International Womens Day

Milton Keynes Islamic Arts, Heritage and Culture (MKIAC) held an event to celebrate “International Women’s Day” and the role women have made in creating culture whether that be in the home or in the workplace. Over 60 delegates from our rich and diverse communities of Milton Keynes came together at Milton Keynes College Chaffron Campus to celebrate.

Speakers came from across the country:

Dr Julie Mills, CEO & Principal of MK College opened the event and made very poignant remarks that although we have made progress towards equality we still have further work to do on diversity, especially around promoting more opportunities for women in leadership.
Jane Anderson a solicitor and MKIAC board member gave us examples of how women only recently have caught up with men in equality, she told us how women lawyers were only allowed to wear trousers in court in 1994 and women in the UK were only able to have a bank account without a male guarantor from 1975.

Susan Popoola a human value optimisation specialist talked about the valuation of people, their journeys of where they are now and how they progress, she gave the metaphor of people being pigeons and peacocks and that we can all be both at different times and that peacocks are important in innovation whilst pigeons create a stable workplace.



Dr Jane Krishnadas drew on her experience working India providing earthquake relief and how women adapted and engaged in agriculture, start-up business as well as being homemakers. She talked about her recent work providing support in the legal system through Community legal outreach Collaboration with Keele University where she is a senior law lecturer and emphasised that human rights were culturally different with different sectors of the population and were equal only in their practicality in daily lives.
Humera Khan a founder and trustee of the An-Nisa Society an organisation working for the welfare and support of Muslim women and families gave a history of how Muslim women have contributed to culture and are creating new cultural spheres today. Humera highlighted the importance of supporting Muslim women and breaking down barriers often by the media. She showcased examples of strong Muslim women including those performing in Rumi’s Cave a creative space run by Muslim women for Muslim women.
Mimi Harker MBE councillor, former cabinet member and mayor not only gave a political account of her career as a women but an insight to her personal journey from being a less confident timid person to a strong role model for women and that through her determination and passion for standing up for communities she has been recognised nationally by being an Olympic torch bearer and being awarded an OBE.
Lunch was provided for the guests with flavours from Arabia such as Lebanese style courgettes stuffed with fresh herbs, aromatic spices and mixed vegetables to Kibbeh: bulger wheat stuffed with Lamb.
The event was inspired by strong Islamic woman such as Kadijah an independent and respected Muslim business women and an equal partner to her husband, and Fatima al-Fihri who established the first degree granting university founded in Morocco in 859.
There then was an opportunity for delegates to learn or showcase their mosaic skills through an artist led session to produce a large mosaic using an arabesque design combining geometric and botanical imagery.
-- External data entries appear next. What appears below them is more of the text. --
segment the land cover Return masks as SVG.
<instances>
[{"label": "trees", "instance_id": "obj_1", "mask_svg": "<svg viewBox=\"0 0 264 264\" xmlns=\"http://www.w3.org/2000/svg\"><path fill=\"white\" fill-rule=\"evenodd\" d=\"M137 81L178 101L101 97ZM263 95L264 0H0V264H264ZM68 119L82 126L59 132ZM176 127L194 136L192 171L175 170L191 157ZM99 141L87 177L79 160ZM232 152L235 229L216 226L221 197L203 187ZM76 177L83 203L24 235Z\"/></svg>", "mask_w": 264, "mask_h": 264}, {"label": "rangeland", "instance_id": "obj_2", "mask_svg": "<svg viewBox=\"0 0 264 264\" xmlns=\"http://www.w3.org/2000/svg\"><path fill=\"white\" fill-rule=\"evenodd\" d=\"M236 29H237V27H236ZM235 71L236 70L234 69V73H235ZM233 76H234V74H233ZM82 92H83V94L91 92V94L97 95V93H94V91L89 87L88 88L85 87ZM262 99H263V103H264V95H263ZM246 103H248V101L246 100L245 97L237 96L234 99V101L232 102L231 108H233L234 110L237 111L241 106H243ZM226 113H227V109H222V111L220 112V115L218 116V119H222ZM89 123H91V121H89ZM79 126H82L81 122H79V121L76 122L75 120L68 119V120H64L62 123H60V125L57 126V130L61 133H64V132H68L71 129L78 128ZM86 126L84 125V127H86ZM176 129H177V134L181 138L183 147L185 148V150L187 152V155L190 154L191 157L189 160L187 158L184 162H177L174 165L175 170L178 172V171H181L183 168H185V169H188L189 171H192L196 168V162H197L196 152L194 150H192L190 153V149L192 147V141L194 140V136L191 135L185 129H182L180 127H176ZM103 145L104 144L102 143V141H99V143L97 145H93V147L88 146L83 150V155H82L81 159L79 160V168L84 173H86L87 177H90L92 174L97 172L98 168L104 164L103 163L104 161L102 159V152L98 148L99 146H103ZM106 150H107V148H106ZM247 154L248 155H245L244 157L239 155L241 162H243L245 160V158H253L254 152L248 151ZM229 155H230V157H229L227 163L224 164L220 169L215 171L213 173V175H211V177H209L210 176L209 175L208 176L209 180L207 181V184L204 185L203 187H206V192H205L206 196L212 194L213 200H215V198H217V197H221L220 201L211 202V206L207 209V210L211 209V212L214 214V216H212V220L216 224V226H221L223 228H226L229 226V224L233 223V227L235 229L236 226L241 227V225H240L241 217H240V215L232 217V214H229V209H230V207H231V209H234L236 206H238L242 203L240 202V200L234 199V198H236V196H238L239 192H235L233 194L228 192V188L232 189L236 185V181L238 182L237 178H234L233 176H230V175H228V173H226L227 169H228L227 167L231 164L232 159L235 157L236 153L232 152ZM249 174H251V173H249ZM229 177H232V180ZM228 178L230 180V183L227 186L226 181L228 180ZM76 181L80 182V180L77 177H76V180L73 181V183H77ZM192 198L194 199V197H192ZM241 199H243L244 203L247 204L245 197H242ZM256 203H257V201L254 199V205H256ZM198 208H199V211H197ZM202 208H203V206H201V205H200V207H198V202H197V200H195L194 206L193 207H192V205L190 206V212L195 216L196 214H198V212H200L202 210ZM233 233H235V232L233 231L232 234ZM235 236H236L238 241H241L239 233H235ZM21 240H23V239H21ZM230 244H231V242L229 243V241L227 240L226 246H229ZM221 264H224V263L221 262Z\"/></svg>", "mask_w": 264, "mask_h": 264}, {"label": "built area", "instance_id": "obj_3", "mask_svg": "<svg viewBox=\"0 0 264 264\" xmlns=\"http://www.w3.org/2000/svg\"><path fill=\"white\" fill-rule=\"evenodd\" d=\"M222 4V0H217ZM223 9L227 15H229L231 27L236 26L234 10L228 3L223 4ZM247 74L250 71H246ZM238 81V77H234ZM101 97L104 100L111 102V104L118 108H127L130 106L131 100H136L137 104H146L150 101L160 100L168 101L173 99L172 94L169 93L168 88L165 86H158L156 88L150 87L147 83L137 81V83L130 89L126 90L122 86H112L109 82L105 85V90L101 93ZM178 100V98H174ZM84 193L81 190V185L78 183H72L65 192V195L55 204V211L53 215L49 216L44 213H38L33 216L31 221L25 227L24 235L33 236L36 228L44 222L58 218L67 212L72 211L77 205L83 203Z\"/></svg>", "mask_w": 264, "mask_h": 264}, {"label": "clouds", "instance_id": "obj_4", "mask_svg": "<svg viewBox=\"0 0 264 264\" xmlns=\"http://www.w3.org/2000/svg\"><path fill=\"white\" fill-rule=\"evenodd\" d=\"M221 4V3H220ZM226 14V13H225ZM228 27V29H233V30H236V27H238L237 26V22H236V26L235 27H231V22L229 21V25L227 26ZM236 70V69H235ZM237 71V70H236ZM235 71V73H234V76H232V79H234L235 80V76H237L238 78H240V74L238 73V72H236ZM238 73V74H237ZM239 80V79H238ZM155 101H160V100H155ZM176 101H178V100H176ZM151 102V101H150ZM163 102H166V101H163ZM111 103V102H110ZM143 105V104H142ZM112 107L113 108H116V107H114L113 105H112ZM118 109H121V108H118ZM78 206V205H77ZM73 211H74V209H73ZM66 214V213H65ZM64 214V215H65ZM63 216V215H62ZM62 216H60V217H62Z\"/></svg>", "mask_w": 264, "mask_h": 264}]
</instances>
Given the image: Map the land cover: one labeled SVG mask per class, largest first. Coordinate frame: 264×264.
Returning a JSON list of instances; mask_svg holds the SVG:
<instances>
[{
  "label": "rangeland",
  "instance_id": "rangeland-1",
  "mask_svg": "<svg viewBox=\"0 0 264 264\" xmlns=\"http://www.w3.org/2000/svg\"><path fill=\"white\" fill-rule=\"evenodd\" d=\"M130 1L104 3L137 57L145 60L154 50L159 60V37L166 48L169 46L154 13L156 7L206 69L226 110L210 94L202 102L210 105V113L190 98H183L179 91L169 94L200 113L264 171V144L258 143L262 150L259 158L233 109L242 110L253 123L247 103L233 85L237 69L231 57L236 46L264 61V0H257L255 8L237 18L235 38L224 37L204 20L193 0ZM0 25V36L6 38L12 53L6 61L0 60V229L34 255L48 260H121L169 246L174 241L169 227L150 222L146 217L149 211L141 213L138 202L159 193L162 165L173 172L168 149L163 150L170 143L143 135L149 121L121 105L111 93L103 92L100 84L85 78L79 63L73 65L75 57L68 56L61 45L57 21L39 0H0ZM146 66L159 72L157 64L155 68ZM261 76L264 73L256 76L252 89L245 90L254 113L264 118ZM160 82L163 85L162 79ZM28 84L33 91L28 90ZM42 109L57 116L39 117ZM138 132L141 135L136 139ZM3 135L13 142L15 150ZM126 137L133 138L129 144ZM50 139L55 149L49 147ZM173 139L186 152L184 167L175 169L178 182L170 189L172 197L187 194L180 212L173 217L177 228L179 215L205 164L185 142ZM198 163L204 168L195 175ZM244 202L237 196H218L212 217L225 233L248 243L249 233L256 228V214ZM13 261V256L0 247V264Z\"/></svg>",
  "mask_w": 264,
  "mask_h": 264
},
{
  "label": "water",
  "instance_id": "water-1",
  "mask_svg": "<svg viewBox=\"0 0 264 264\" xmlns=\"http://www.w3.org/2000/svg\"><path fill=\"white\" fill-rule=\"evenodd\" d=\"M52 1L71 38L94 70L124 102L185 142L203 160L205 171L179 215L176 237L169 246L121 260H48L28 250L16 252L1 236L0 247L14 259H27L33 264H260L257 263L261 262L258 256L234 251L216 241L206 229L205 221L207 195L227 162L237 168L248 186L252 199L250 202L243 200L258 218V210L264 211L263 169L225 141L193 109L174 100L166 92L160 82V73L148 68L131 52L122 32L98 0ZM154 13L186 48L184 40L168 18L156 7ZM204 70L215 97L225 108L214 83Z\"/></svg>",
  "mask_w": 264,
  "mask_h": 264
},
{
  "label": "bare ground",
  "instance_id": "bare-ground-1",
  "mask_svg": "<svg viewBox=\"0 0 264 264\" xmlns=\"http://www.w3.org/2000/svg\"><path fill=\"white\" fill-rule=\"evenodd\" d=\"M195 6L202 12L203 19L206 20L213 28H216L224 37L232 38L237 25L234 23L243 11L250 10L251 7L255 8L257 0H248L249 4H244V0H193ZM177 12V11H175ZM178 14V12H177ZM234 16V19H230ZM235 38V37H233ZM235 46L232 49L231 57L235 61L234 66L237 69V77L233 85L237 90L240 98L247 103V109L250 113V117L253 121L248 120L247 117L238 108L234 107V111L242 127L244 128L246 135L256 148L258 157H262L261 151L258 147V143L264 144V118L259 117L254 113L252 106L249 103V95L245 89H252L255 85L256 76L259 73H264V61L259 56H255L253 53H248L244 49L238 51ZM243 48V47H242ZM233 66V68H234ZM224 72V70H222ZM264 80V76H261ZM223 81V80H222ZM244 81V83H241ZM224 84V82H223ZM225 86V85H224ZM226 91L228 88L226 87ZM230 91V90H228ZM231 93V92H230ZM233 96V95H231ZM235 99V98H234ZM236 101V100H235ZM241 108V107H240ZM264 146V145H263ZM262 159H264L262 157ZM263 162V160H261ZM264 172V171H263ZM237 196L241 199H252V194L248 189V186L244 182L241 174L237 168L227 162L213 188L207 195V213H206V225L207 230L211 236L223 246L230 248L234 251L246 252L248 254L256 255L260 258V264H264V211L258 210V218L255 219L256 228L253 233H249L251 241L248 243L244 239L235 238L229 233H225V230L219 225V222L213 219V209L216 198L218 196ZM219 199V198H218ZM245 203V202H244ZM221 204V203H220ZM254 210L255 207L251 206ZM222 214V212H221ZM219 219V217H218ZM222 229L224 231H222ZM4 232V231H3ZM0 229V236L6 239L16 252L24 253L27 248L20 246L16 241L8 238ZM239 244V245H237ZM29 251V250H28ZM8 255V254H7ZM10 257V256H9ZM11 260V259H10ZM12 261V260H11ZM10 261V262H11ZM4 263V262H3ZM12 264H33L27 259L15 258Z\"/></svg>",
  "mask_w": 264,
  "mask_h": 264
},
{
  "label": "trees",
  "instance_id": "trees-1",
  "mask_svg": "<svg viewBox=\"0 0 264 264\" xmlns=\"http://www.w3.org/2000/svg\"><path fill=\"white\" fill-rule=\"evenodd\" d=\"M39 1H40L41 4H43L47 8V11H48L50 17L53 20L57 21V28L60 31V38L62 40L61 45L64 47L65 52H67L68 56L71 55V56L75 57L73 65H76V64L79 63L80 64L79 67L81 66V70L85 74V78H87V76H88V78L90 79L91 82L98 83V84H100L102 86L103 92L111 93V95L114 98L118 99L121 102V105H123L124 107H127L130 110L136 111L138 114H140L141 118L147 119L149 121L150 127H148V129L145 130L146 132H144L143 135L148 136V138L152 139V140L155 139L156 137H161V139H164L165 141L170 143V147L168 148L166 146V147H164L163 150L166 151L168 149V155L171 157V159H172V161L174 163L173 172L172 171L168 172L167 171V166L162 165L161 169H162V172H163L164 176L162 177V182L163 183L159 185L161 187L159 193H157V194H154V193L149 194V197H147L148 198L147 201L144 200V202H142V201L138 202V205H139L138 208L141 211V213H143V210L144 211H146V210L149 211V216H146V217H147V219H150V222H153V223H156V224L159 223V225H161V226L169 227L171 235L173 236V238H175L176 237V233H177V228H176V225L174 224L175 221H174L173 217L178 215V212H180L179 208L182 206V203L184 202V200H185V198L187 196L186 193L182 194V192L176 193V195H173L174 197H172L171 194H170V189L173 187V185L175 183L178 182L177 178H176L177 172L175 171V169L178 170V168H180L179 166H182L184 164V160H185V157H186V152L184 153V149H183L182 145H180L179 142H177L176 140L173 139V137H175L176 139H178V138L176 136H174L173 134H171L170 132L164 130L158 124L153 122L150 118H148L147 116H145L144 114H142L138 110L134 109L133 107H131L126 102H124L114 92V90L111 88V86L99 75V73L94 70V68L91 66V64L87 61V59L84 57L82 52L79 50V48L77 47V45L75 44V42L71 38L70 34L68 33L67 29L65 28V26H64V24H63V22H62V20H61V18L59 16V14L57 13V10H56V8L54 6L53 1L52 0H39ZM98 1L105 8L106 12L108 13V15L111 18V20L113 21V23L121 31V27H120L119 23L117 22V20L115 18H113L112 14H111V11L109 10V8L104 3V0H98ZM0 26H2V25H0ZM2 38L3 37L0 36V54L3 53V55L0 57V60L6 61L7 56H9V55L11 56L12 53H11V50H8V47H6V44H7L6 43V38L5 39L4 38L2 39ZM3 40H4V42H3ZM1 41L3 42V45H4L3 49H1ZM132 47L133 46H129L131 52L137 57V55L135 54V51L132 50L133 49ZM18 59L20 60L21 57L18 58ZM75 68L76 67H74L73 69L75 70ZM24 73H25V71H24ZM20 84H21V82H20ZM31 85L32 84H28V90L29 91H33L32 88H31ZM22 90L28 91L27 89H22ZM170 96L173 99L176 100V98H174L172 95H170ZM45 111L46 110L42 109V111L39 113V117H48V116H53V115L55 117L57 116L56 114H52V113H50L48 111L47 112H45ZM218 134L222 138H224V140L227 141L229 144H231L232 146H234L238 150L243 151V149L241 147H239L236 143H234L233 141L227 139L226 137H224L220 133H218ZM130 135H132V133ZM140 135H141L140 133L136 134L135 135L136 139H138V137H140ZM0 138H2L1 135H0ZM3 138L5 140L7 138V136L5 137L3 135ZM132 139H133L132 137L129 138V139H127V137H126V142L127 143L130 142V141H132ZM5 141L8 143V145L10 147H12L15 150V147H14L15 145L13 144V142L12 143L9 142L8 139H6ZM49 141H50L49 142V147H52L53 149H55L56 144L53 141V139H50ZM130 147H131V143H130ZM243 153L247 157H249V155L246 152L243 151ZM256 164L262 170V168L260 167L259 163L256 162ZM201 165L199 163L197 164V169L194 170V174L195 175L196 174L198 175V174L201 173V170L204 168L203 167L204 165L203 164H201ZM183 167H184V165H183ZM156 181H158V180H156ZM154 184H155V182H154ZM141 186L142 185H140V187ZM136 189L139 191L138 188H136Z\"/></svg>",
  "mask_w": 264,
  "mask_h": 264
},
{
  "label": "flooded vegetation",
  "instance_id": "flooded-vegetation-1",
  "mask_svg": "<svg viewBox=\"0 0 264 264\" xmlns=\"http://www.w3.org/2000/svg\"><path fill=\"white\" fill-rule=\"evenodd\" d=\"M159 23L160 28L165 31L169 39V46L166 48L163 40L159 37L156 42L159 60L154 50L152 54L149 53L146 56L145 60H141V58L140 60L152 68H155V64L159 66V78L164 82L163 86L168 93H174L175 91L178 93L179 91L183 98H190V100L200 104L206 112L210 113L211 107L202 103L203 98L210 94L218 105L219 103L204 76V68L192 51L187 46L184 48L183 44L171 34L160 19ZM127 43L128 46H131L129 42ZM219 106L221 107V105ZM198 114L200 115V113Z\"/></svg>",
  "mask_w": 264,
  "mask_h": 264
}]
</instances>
“Really loved the mosaic activity in that it encouraged us to take 5 minutes to be thoughtful and reflect on the talks of the day.”

“I loved the networking opportunity, meeting new people and feeling part of a community.”

“The event was a great opportunity to learn from women of different cultures and backgrounds.”

Mosaic making has been part of Islamic culture for centuries; we invited women to take part in this activity as a token of our unity and celebration of our diverse cultures and at this seminar. This workshop was led by Maryam Smit MKIAC’s resident artist.